Directions:
All of the lines below need to be copied exactly, apart from the pictures.

Available data:
━━━

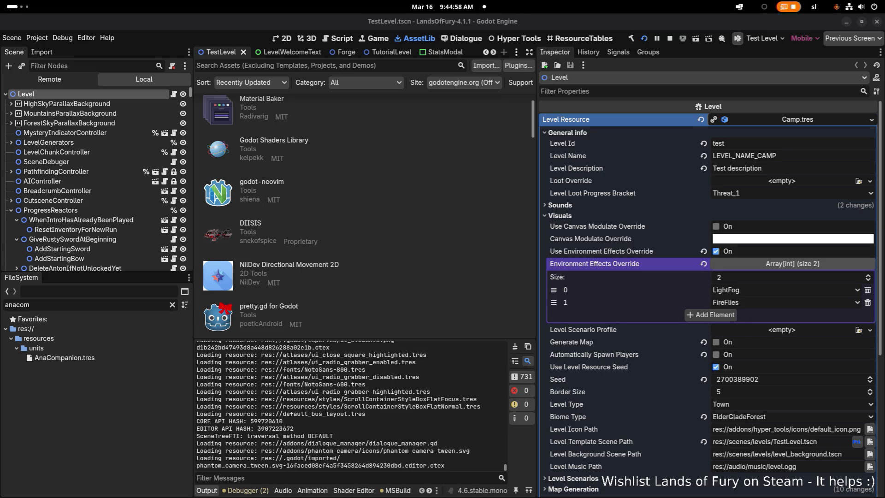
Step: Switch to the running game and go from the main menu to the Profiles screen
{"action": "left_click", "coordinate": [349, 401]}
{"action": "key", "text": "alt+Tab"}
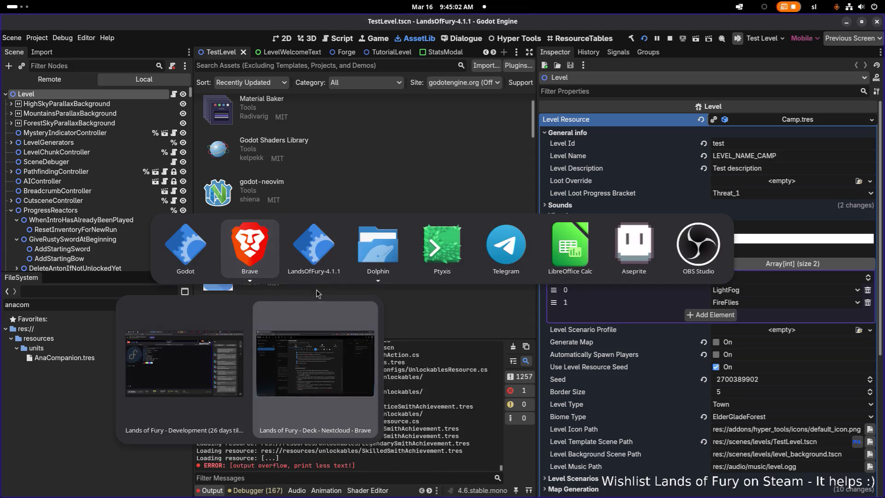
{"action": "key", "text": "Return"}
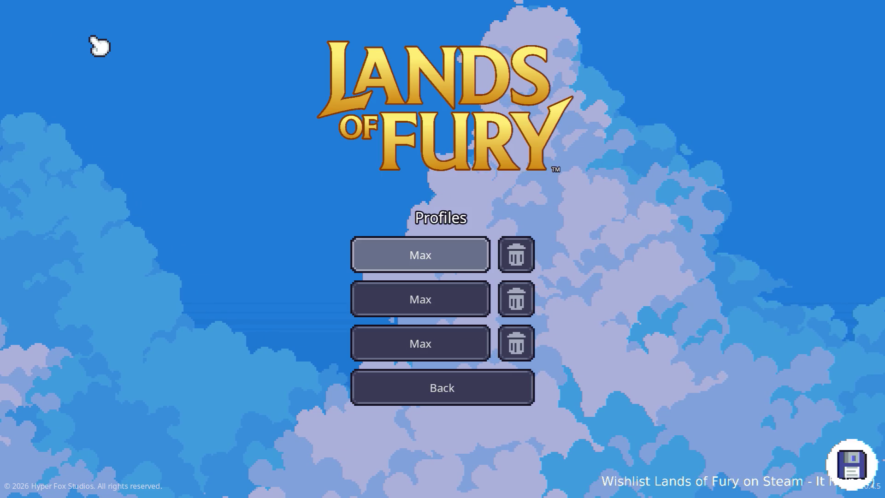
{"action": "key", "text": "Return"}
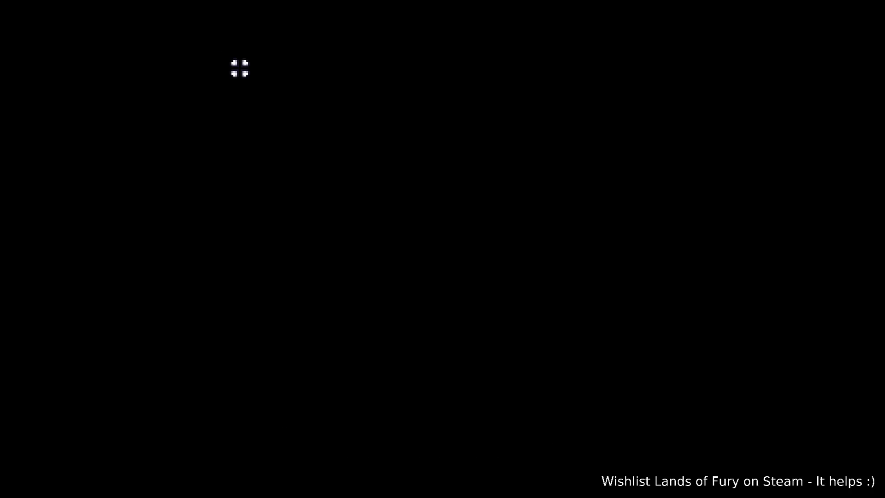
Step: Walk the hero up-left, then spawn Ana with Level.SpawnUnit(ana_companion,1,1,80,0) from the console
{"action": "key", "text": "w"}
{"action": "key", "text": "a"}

━━━

Expected answer:
Step: Switch to the running game and go from the main menu to the Profiles screen
{"action": "left_click", "coordinate": [349, 401]}
{"action": "key", "text": "alt+Tab"}
{"action": "key", "text": "Return"}
{"action": "key", "text": "Return"}
Step: Walk the hero up-left, then spawn Ana with Level.SpawnUnit(ana_companion,1,1,80,0) from the console
{"action": "key", "text": "w"}
{"action": "key", "text": "a"}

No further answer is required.